Namun, seiring dengan ditambahnya peserta PBI, kata dia, angka iuran yang ditetapkan hanya Rp 23 ribu padahal idealnya di kisaran Rp 35 ribu. Artinya, kata dia, ada defisit Rp 12 ribu per PBI. Ia menyebutkan apabila berbicara premi PBI untuk mengejar hitungan aktuaria maka harusnya pemerintah siapkan dana Rp 35 triliun.
"Sedangkan pemerintah hanya punya uang Rp 25 triliun. Berarti darimana Rp 10 triliun kekurangan yang akan ditambahkan? Ujung-ujungnya faktor keuangan," ujarnya.
Kendati demikian, ia meminta pemerintah tetap harus bertanggung jawab. Ia menegaskan pemerintah harus menyiapkan dana talangan untuk membayar iuran PBI sesuai hitungan aktuaria.
Kalau PBI sudah mendapat dana talangan iuran PBI sesuai hitungan aktuaria, kata dia, peserta kelas III mandiri atau umum bisa saja mengikuti penyesuaian iuran.
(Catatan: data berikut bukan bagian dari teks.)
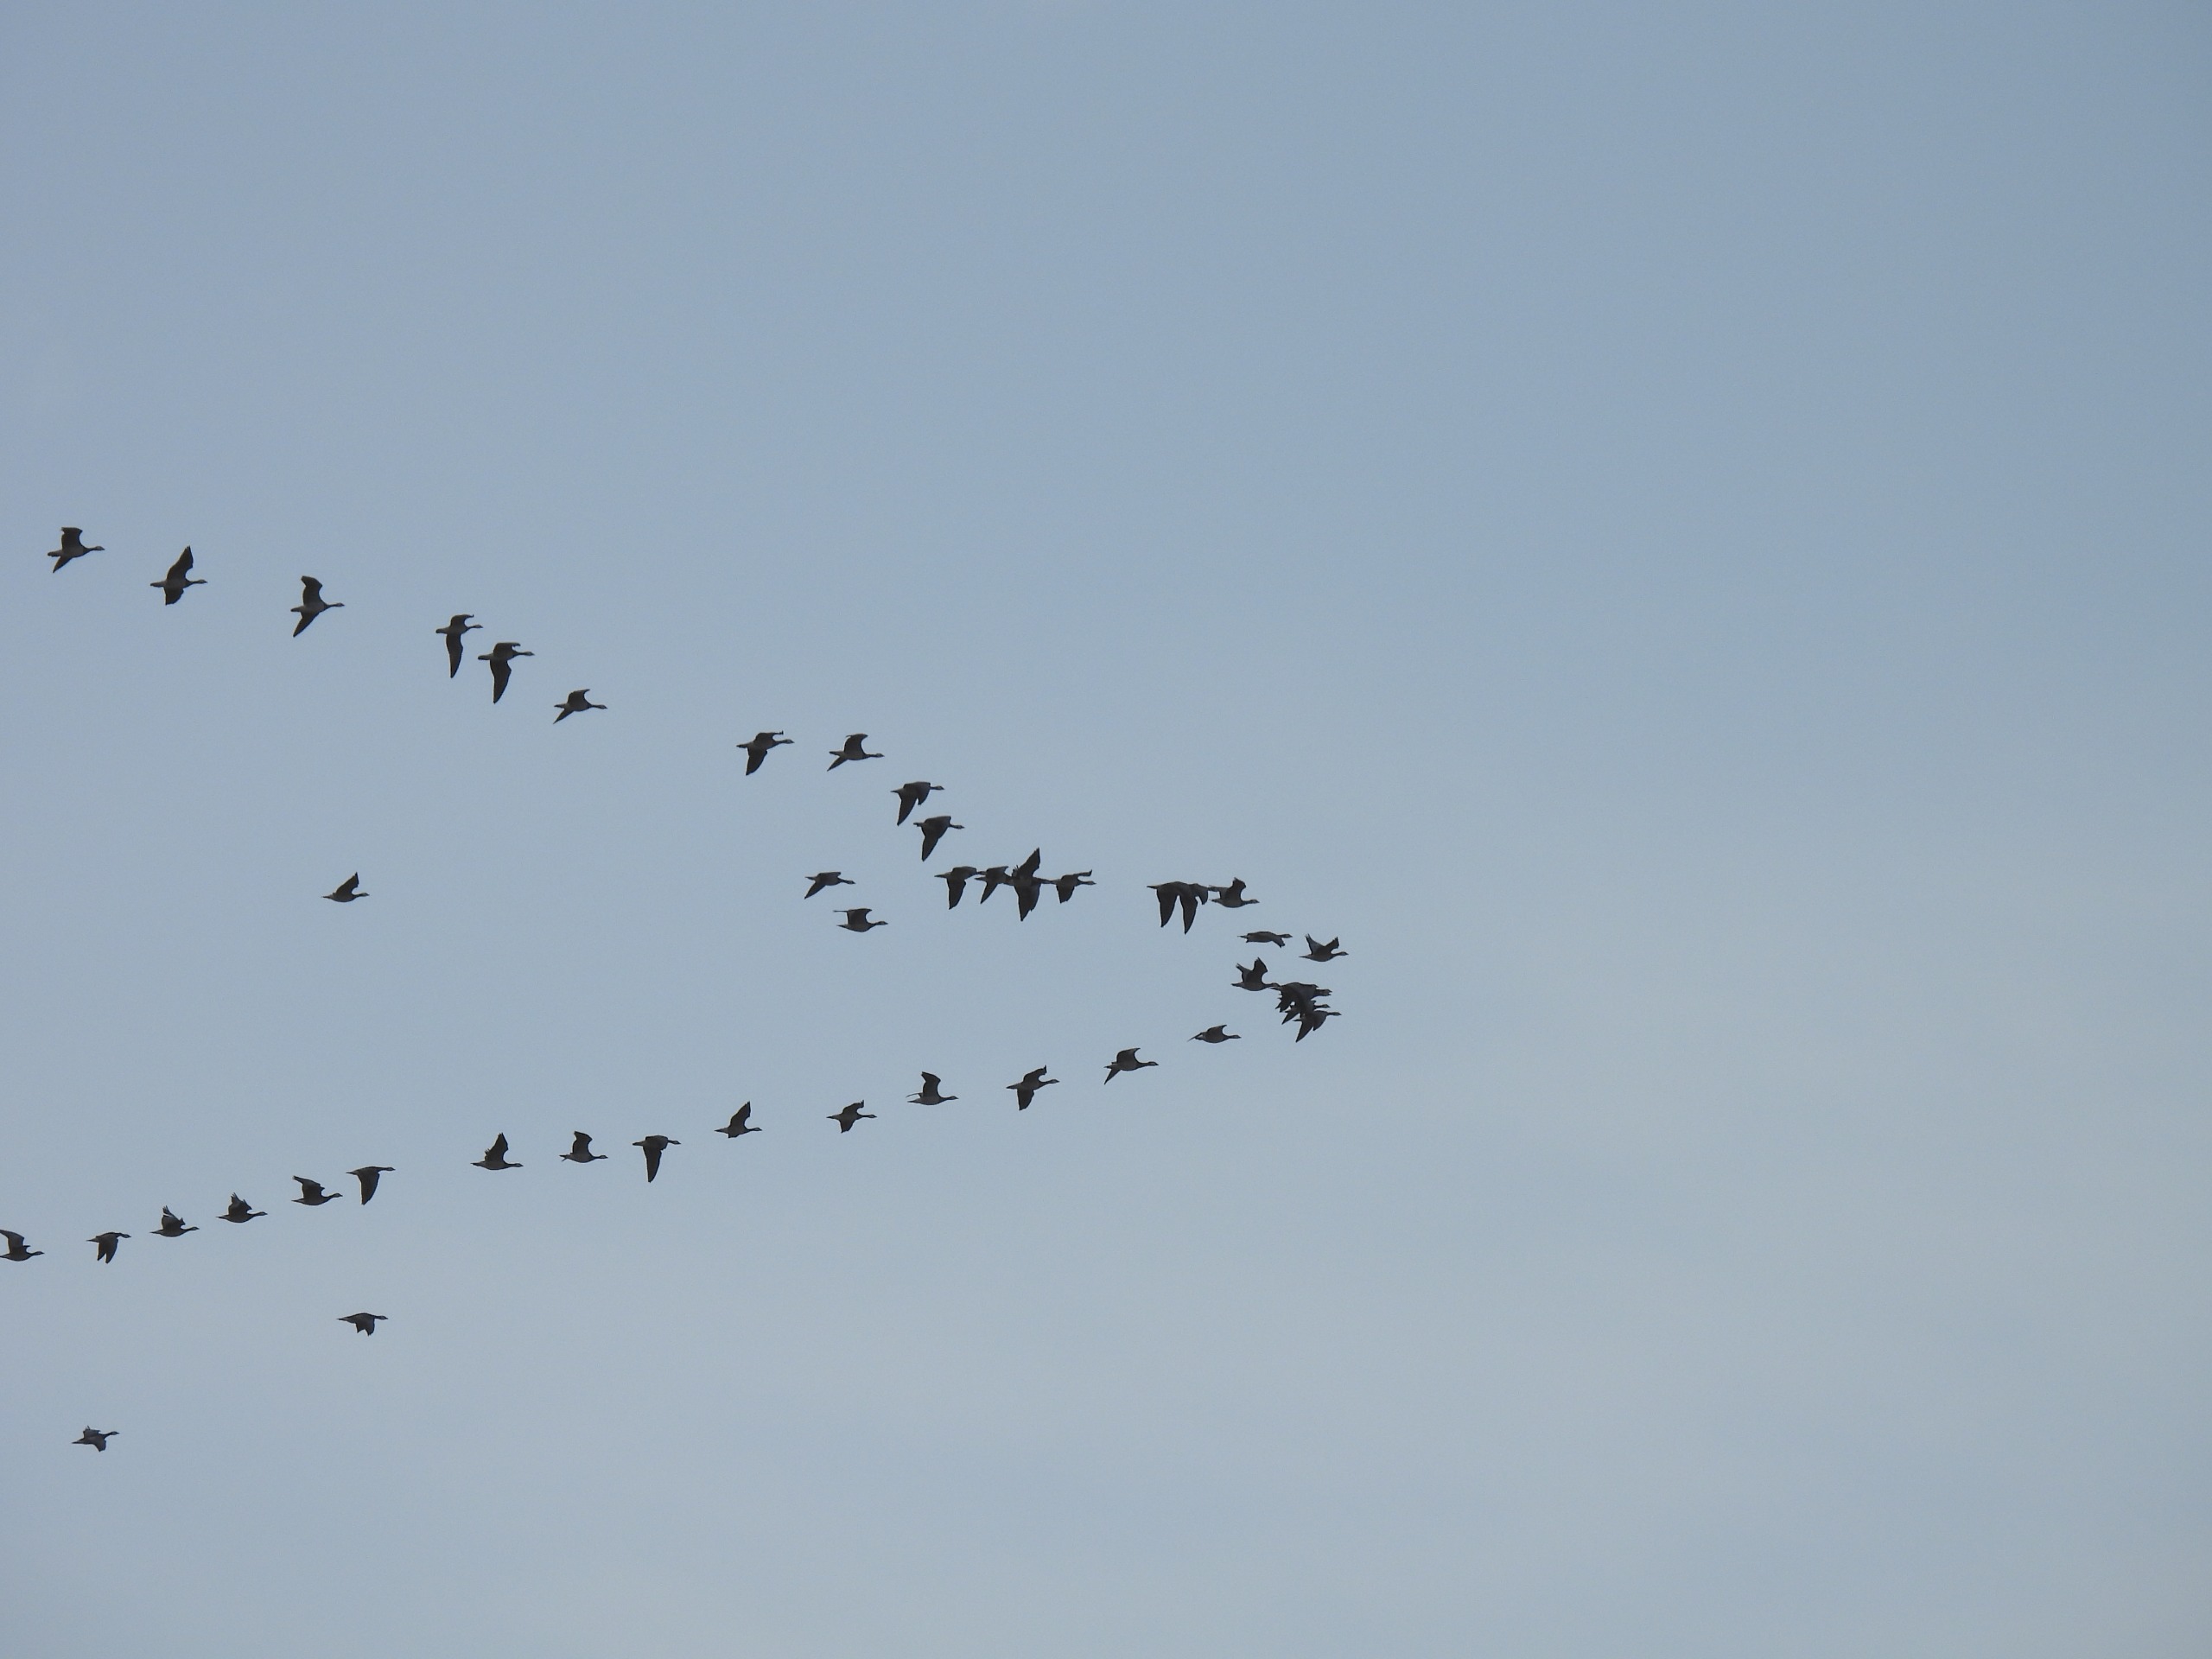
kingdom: Animalia
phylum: Chordata
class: Aves
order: Anseriformes
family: Anatidae
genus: Branta
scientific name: Branta leucopsis
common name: Bramgås
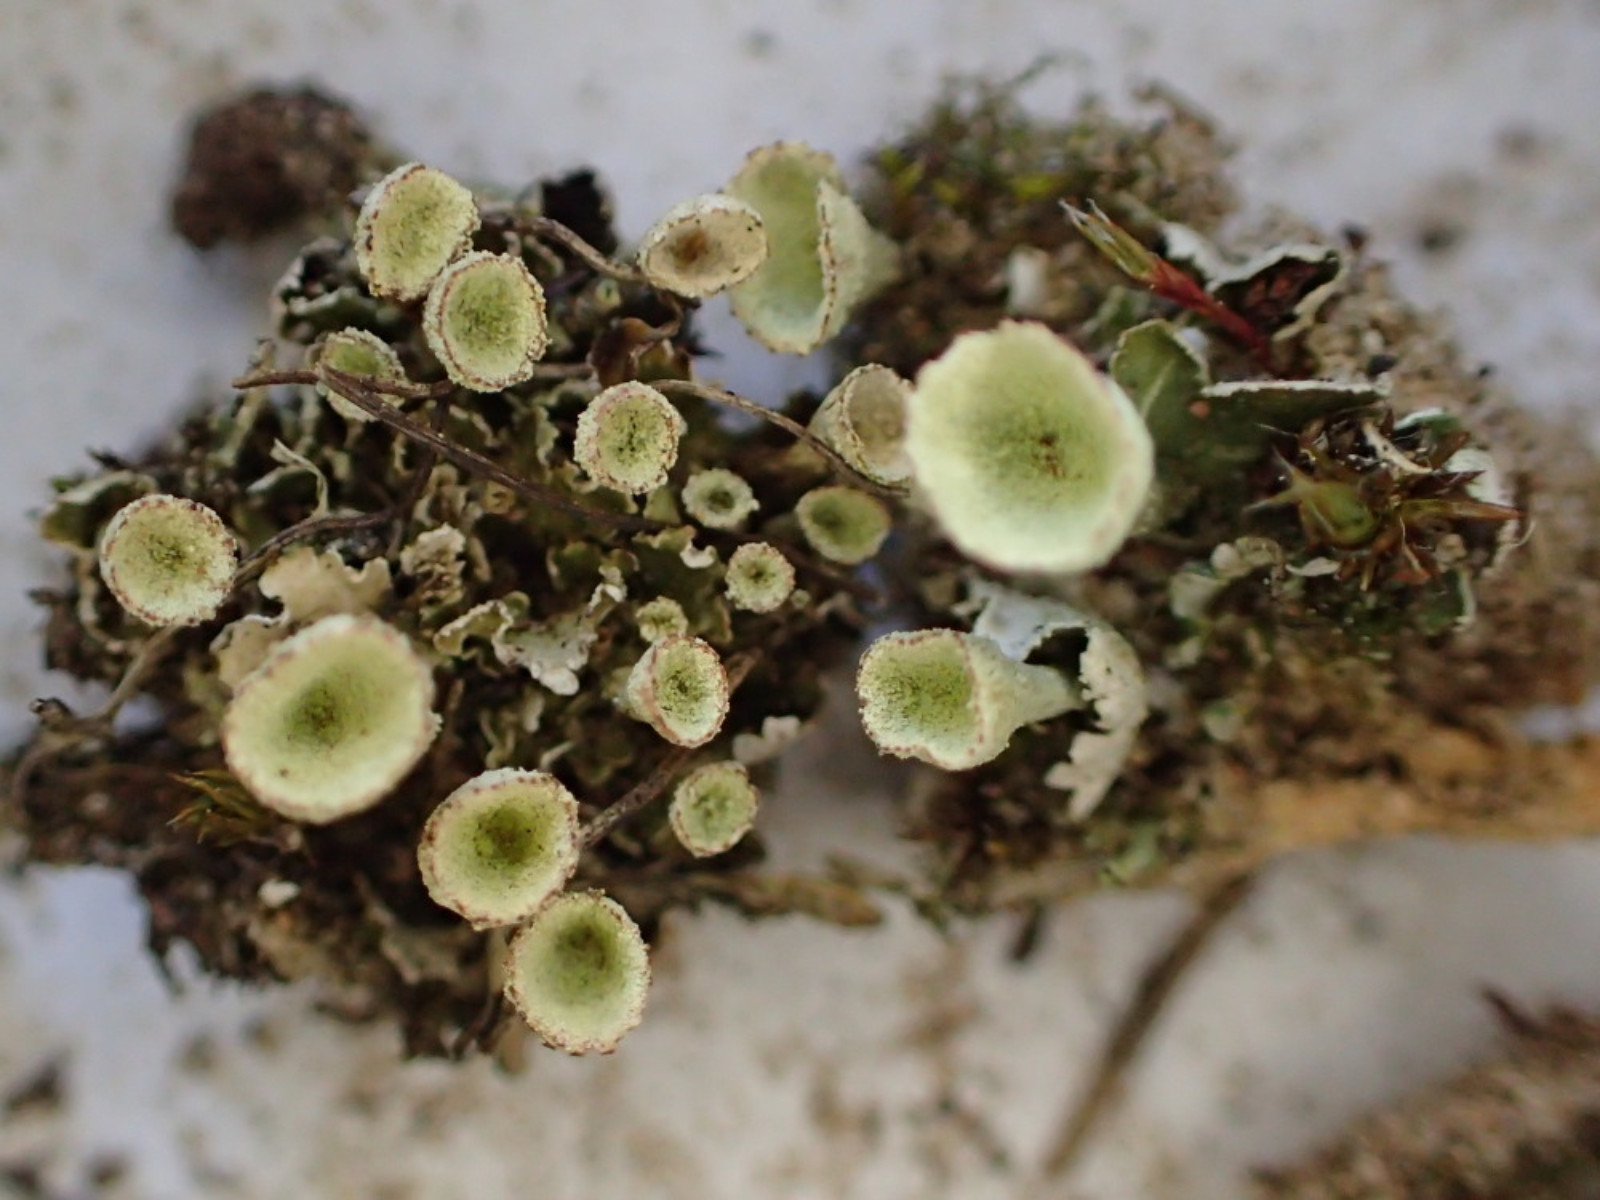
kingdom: Fungi
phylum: Ascomycota
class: Lecanoromycetes
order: Lecanorales
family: Cladoniaceae
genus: Cladonia
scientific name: Cladonia humilis
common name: lav bægerlav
Menurutnya, perbandingan kenaikan iuran sama saja seperti mengurangi dua bungkus rokok sebulan atau seharga dua mangkok bakso demi kesehatan.
"Tapi tolong jangan dilihat apakah masyarakat mau premi atau iuran kelas III naik tapi pemerintah dulu yang bertanggung jawab dalam mengurusi kesehatan masyarakatnya," katanya.
Badan Penyelenggara Jaminan Sosial (BPJS) Kesehatan per 25 Juli 2018 tidak menjamin atau menanggung tiga pelayanan kesehatan, yaitu katarak, persalinan bayi yang lahir sehat, dan rehabilitasi medik. Kepala Humas BPJS Kesehatan, Nopi Hidayat, membenarkan, per Rabu (25/7), BPJS Kesehatan menerapkan beberapa implementasi.
"Pertama, Peraturan Direktur Jaminan Pelayanan Kesehatan Nomor 2 Tahun 2018 Tentang Penjaminan Pelayanan Katarak Dalam Program Jaminan Kesehatan, kedua Peraturan Direktur Jaminan Pelayanan Kesehatan Nomor 3 Tahun 2018 Tentang Penjaminan Pelayanan Persalinan Dengan Bayi Lahir Sehat, dan ketiga Peraturan Direktur Jaminan Pelayanan Kesehatan Nomor 5 Tahun 2018 tentang Penjaminan Pelayanan Rehabilitasi Medik," kata Nopi saat dihubungi Republika.co.id, Jumat (27/7).
Ia menambahkan, terbitnya peraturan ini mengacu pada ketentuan perundang-undangan, khususnya Undang-Undang Nomor 40 Tahun 2004 tentang Sistem Jaminan Sosial Nasional (SJSN). Khususnya, tutur dia, Pasal 24 Ayat 3 yang menyebutkan, BPJS Kesehatan dapat mengembangkan sistem pelayanan kesehatan, sistem kendali mutu pelayanan, dan sistem pembayaran pelayanan kesehatan untuk meningkatkan efisiensi dan efektivitas jaminan kesehatan.
Jadi, kata dia, kebijakan tiga peraturan itu dilakukan agar peserta program JKN-KIS memperoleh manfaat pelayanan kesehatan yang bermutu, efektif, dan efisien. "Hal ini dilakukan sebagai tindak lanjut dari Rapat Tingkat Menteri awal tahun 2018 yang membahas tentang sustainibilitas Program JKN-KIS di mana BPJS Kesehatan harus fokus pada mutu layanan dan efektivitas pembiayaan,” ujarnya.